───── Fragmento del documento ─────
Son cajas en las que se mezcla, como mezclada está en la vida, nuestra memoria episódica y nuestra memoria emocional, el laberinto de los hechos de nuestras vidas y el laberinto de nuestras pasiones. Son cajas con recuerdos propios y recuerdos ajenos, cajas abiertas y cajas cerradas, y tal vez podamos imaginar las cajas cerradas como guardianes de pasajes de nuestras propias vidas, en cuyo caso tal conciencia podría ser el acicate para procurarnos nuestras propias cajas de memoria; de hecho, al contemplar estas cajas yo he vuelto atrás para recordar pasajes de mi vida, para repasarlos recreándome en ellos y analizando sus efectos sobre mi vida actual. Son decenas, cientos de cajas que se asemejan a los muebles secreter chinos con sus decenas de cajoncitos que guardan, encierran o esconden secretos, secretos que en estas cajas salen a la luz, se hacen públicos y así ganan realidad pues seguramente lo que no se cuenta pierde grados de existencia, pero además se esclerotiza y cercena nuestro vivir; así esta publicidad, este trabajo de extracción de vivencias lleva ciertos contenidos de lo subconsciente a lo consciente para de esta manera quizás desactivar su carga emocional, asimilándolos para así seguir viviendo más plenamente.
Las cajas de memoria son decorados, escenarios de un entorno físico que recrea peripecias vitales y cuya materialidad nos remite a lo inmaterial, al mundo mental, en realidad podríamos definirlos como escenarios mentales que nos hablan de la vida íntima de la artista y son prueba de su compromiso con el arte. Son instalaciones, o mejor dicho, microinstalaciones, que pueden definirse como objetos poéticos que nos enfrentan a la importancia de lo biográfico y a la narración misma como creadora de vida, con el objetivo de hacer arte de la propia vida, que en realidad es la materia prima del arte.
───── Material de datos ─────
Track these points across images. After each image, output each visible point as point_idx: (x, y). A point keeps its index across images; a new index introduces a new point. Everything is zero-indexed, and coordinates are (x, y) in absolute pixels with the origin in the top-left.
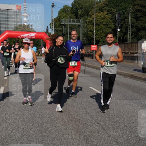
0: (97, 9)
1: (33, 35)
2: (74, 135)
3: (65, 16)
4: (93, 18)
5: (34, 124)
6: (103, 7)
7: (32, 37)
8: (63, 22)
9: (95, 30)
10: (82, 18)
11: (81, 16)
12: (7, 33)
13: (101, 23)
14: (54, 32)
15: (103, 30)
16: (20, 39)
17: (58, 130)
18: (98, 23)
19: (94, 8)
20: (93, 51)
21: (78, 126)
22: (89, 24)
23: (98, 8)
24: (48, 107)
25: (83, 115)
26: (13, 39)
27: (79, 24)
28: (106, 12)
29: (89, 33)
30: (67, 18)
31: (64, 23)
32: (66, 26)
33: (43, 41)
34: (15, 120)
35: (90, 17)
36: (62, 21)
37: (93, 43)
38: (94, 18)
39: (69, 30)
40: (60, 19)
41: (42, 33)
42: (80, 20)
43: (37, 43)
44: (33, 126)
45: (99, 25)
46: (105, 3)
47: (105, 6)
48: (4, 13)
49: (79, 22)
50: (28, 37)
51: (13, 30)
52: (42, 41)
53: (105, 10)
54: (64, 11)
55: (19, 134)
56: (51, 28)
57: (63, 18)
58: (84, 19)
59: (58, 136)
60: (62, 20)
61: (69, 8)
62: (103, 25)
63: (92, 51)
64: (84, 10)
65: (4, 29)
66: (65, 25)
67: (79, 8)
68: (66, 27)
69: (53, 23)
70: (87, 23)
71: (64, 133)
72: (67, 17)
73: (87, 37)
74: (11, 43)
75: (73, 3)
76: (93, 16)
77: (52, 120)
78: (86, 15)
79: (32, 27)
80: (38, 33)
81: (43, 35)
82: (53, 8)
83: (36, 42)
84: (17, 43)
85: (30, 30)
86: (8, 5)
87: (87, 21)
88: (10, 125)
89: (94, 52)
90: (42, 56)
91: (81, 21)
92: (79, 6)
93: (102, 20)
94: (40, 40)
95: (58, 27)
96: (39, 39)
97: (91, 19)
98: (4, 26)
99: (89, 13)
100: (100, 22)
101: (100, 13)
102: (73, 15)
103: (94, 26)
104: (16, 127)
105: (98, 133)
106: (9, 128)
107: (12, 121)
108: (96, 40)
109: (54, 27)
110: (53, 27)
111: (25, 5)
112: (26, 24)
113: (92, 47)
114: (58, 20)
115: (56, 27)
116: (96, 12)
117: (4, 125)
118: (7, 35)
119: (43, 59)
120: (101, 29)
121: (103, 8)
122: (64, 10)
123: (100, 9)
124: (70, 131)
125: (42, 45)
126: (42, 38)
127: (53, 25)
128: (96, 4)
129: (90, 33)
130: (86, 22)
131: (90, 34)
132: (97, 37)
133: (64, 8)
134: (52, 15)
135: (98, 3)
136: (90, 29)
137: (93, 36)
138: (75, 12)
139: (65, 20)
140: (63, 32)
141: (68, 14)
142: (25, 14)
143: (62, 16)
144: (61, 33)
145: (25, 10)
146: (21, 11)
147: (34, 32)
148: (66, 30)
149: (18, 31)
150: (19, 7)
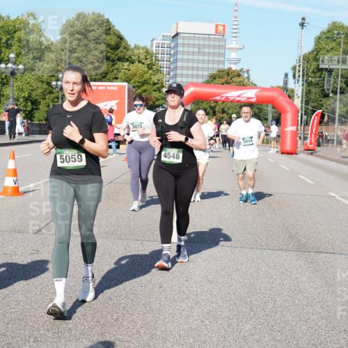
1: (250, 94)
3: (332, 49)
5: (254, 309)
7: (249, 98)
8: (326, 62)
12: (191, 90)
14: (301, 88)
16: (220, 103)
17: (312, 328)
24: (287, 270)
26: (202, 102)
30: (336, 53)
31: (327, 67)
32: (334, 73)
33: (274, 108)
34: (209, 296)
36: (323, 61)
39: (341, 81)
40: (318, 57)
41: (272, 89)
43: (260, 112)
44: (252, 313)
48: (186, 42)
50: (238, 99)
51: (204, 82)
52: (270, 108)
54: (329, 37)
55: (219, 329)
56: (294, 77)
57: (325, 54)
59: (314, 345)
60: (323, 58)
61: (344, 28)
65: (184, 80)
66: (330, 71)
68: (331, 74)
69: (299, 66)
72: (335, 51)
77: (298, 305)
79: (248, 74)
80: (264, 89)
81: (274, 94)
83: (257, 111)
85: (245, 83)
86: (196, 23)
88: (197, 306)
90: (269, 145)
94: (267, 106)
95: (312, 75)
96: (264, 104)
98: (185, 72)
104: (211, 311)
106: (195, 314)
107: (203, 297)
109: (303, 75)
110: (299, 76)
111: (235, 23)
112: (234, 69)
114: (312, 59)
115: (307, 75)
117: (184, 305)
118: (192, 93)
119: (271, 152)
122: (328, 35)
124: (344, 336)
125: (270, 119)
126: (271, 101)
127: (299, 71)
133: (329, 28)
134: (300, 47)
139: (331, 58)
140: (323, 86)
141: (339, 44)
142: (234, 45)
143: (325, 48)
144: (318, 90)
145: (235, 35)
146: (225, 37)
147: (255, 86)
148: (332, 82)
149: (215, 84)
150: (220, 28)
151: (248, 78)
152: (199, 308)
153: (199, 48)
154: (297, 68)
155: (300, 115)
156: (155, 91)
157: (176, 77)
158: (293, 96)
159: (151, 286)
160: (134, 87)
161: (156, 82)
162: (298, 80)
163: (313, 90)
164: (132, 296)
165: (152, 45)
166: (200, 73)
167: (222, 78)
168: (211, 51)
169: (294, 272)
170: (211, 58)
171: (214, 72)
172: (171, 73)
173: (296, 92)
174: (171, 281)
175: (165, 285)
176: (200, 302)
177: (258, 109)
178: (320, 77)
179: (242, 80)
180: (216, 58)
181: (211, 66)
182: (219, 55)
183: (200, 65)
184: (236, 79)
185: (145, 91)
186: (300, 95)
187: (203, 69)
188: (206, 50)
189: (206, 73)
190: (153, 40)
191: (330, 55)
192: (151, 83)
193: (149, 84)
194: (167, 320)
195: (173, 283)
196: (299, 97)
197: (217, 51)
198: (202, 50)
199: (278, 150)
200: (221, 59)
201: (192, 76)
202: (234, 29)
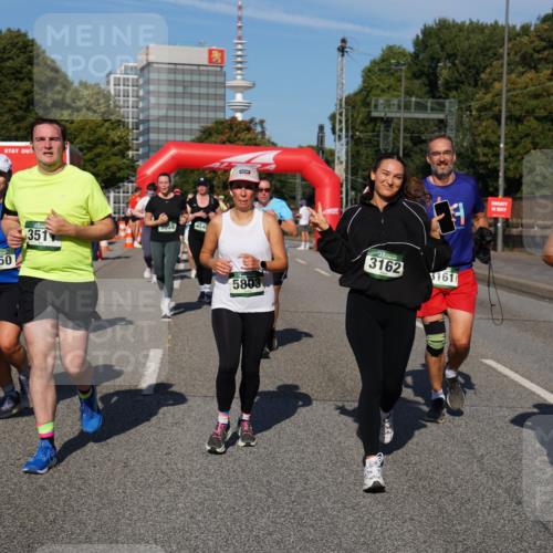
0: (512, 58)
1: (267, 157)
2: (425, 542)
3: (389, 88)
4: (497, 95)
5: (274, 494)
6: (538, 52)
7: (264, 165)
8: (380, 107)
9: (503, 139)
10: (455, 92)
11: (449, 87)
12: (173, 152)
13: (527, 112)
14: (344, 148)
15: (537, 140)
16: (219, 173)
18: (518, 113)
19: (502, 57)
20: (496, 219)
21: (441, 509)
22: (479, 118)
23: (516, 54)
24: (324, 431)
25: (459, 467)
26: (192, 171)
27: (441, 116)
28: (548, 69)
29: (479, 150)
30: (396, 93)
31: (382, 115)
32: (393, 125)
33: (304, 179)
35: (483, 91)
36: (376, 106)
37: (497, 190)
38: (499, 94)
39: (405, 138)
40: (368, 100)
41: (301, 150)
42: (447, 103)
43: (283, 187)
44: (270, 500)
45: (519, 120)
46: (545, 35)
47: (545, 48)
49: (442, 111)
51: (193, 141)
52: (298, 181)
53: (543, 62)
54: (383, 70)
56: (334, 133)
57: (379, 96)
58: (463, 97)
59: (364, 543)
60: (377, 101)
61: (405, 56)
62: (536, 118)
63: (492, 221)
64: (462, 63)
65: (163, 137)
66: (387, 122)
67: (443, 55)
68: (390, 126)
69: (341, 114)
70: (474, 113)
71: (386, 534)
72: (394, 90)
73: (474, 167)
74: (186, 187)
75: (421, 36)
76: (497, 85)
77: (341, 483)
78: (470, 84)
79: (263, 128)
80: (286, 150)
81: (304, 158)
82: (343, 55)
83: (278, 185)
84: (202, 189)
85: (257, 141)
86: (177, 47)
87: (473, 104)
88: (184, 494)
89: (499, 225)
91: (451, 105)
92: (442, 47)
93: (534, 103)
94: (294, 177)
95: (361, 128)
96: (289, 174)
97: (488, 98)
98: (162, 125)
99: (483, 76)
100: (526, 107)
101: (523, 73)
102: (417, 83)
103: (499, 123)
104: (206, 500)
105: (521, 539)
107: (194, 479)
108: (507, 180)
109: (347, 129)
110: (341, 130)
111: (240, 47)
112: (240, 119)
113: (494, 203)
114: (359, 103)
115: (353, 128)
116: (510, 72)
117: (162, 492)
118: (173, 158)
119: (302, 248)
120: (527, 135)
121: (536, 56)
122: (383, 66)
123: (524, 58)
124: (411, 528)
125: (299, 197)
126: (299, 170)
127: (341, 122)
128: (510, 40)
129: (486, 150)
130: (469, 109)
131: (485, 155)
132: (511, 167)
133: (383, 56)
134: (340, 85)
135: (518, 35)
136: (483, 137)
137: (498, 160)
138: (426, 70)
139: (388, 101)
140: (378, 145)
141: (400, 81)
142: (239, 81)
143: (378, 86)
144: (370, 151)
145: (239, 66)
146: (225, 69)
147: (273, 146)
148: (391, 139)
149: (211, 142)
150: (216, 55)
151: (263, 133)
152: (187, 496)
153: (184, 87)
154: (338, 117)
155: (344, 190)
156: (115, 155)
157: (148, 133)
158: (333, 161)
159: (110, 464)
160: (81, 150)
161: (117, 140)
162: (340, 137)
163: (363, 151)
164: (79, 482)
165: (108, 83)
166: (187, 126)
167: (222, 133)
168: (204, 90)
169: (336, 434)
170: (204, 103)
171: (210, 125)
172: (141, 128)
173: (337, 155)
174: (144, 455)
175: (133, 463)
176: (190, 486)
177: (280, 181)
178: (374, 131)
179: (254, 136)
180: (212, 103)
181: (203, 115)
182: (216, 97)
183: (187, 114)
184: (244, 135)
185: (99, 155)
186: (344, 158)
187: (191, 120)
188: (195, 90)
189: (196, 126)
190: (110, 74)
191: (386, 97)
192: (109, 142)
193: (106, 144)
194: (135, 518)
195: (146, 458)
196: (341, 163)
197: (212, 91)
198: (189, 90)
199: (312, 245)
200: (220, 103)
201: (175, 131)
202: (239, 56)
─────
* Conjunto de tareas:
• 1. Según el texto sobre las cajas de memoria, ¿a qué muebles se asemejan esas cajas?
• 2. Prosigue el texto sobre las cajas de memoria a partir de su última oración.

* Respuestas en orden:
• 1. Se asemejan a los muebles secreter chinos, con sus decenas de cajoncitos.

• 2.
Pero quizás lo más definitorio de estas dos series complementarias, Cajas de memoria, anclada en el relato biográfico entendido como nuestro tiempo vital, y Resiliencias, centrada en el relato vital entendido desde una perspectiva geológica, sea la importancia que se confiere al proceso, un proceso pulcro y sutil que prima el valor de la creación sobre el del producto creativo, lo cual dota de vitalidad a estos proyectos pues así se genera la posibilidad de interacción con el espectador que puede entrar en el juego iniciando su propio proceso creativo con la misma metodología y la misma finalidad del trabajo de Rossana Zaera, convirtiéndose así aquél en creador de su propio relato, logrando en el mejor de los casos integrar sus experiencias a través de su actividad artística, uniendo vida y arte, insuflando vida al arte y arte a la vida.”